A little more than a year later, the O’Briens and their taxidermy business are back on their feet again.

About three months after the fire burned to the ground his business on Rice Rips Road in Oakland, O’Brien purchased 1,000 square feet of office space in Newport Industrial Center off Route 2.

Soon after he bought out the rest of the building from Maurice Temple, of Palmyra, giving him 4,500 square feet and a vision to expand.

“Two or three people all told me about this building and it all came together,” said O’Brien, who lives in Pittsfield. “After the fire, we thought maybe we should look for something closer to home. We had been working right out of our garage just trying to keep it going. Now we have all this space so we said, ‘What can we do with it.’ “

Added Leona: “It’s funny, because the only things that got saved from the fire were the antlers from our customers. Not one thing of the customers was ruined. We were also able to save 99 percent of the paperwork.

“That was a silver lining. It helped keep the business going. When we saw the antlers get pulled out we were like, ‘Oh, thank God.'”

The O’Briens opened an eight-lane archery center inside the building last weekend to help fill out the space. The range opens at 1 p.m. and closes at 8 p.m.

The range, which the O’Brien children — Ronda, 10, and John, 8 — help run, is just part of the family’s vision.

“If there were ever a time for Sherm to realize his dream now this is it,” Leona said. “We’d love to do an entire outdoor center. We could host seminars and conferences. If somebody wanted to come in and give a talk, we could organize it.

“We have these ideas of holding seminars on everything, from what poison ivy looks like or what a deer’s habitat is. We’re pushing toward the kids. We want to do things where we could show them how to identify where moose or where bears are. It’s why we did the archery.”

The O’Briens, who moved to Maine from Bozeman, Mont., in 2003, purchased the taxidermy business from Dave Cote in 2008.

It was, Sherm said, a realization of a lifelong dream.

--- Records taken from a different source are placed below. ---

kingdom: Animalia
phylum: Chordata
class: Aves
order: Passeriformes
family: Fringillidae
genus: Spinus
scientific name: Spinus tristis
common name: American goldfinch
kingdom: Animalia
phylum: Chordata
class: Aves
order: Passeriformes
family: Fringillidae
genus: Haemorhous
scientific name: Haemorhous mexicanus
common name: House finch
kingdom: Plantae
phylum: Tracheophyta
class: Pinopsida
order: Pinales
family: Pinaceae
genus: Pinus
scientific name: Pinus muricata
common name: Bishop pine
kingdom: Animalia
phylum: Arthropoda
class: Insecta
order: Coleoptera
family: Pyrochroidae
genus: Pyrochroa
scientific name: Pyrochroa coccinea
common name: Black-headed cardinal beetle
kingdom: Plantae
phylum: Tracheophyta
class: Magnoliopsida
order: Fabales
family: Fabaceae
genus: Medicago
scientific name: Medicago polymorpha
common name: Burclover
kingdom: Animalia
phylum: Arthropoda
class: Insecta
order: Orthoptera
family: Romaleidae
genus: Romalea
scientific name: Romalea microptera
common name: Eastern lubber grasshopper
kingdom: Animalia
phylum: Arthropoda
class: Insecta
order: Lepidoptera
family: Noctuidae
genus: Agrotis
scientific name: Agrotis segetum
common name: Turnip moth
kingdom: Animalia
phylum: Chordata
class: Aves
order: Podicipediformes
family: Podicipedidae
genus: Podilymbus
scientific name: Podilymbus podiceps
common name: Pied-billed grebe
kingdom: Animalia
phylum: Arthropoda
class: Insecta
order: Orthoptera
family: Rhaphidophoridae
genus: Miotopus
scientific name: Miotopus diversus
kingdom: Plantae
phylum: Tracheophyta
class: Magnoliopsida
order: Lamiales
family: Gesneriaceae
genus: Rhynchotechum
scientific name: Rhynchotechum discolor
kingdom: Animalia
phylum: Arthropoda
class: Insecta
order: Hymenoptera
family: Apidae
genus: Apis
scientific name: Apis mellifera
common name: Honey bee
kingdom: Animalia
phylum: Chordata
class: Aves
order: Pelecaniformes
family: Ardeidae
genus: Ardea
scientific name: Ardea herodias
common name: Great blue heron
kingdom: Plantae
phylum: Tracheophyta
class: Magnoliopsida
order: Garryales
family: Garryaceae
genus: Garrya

“I’ve always like hunting and fishing,” he said. “I always had taxidermy done for me. I always thought I’d be interested in it. When we came here, I volunteered with Dave Cote for one day a week in Oakland.

“When he decided to retire, he sold the business to me and we bought it in 2008. Now, we have all these ideas and things we want to do. We’ve moved on. We try not to think about the fire any more, but there are still reminders. You open up the toolbox and you can still smell the smoke. It happened, but now we’ve moved on.”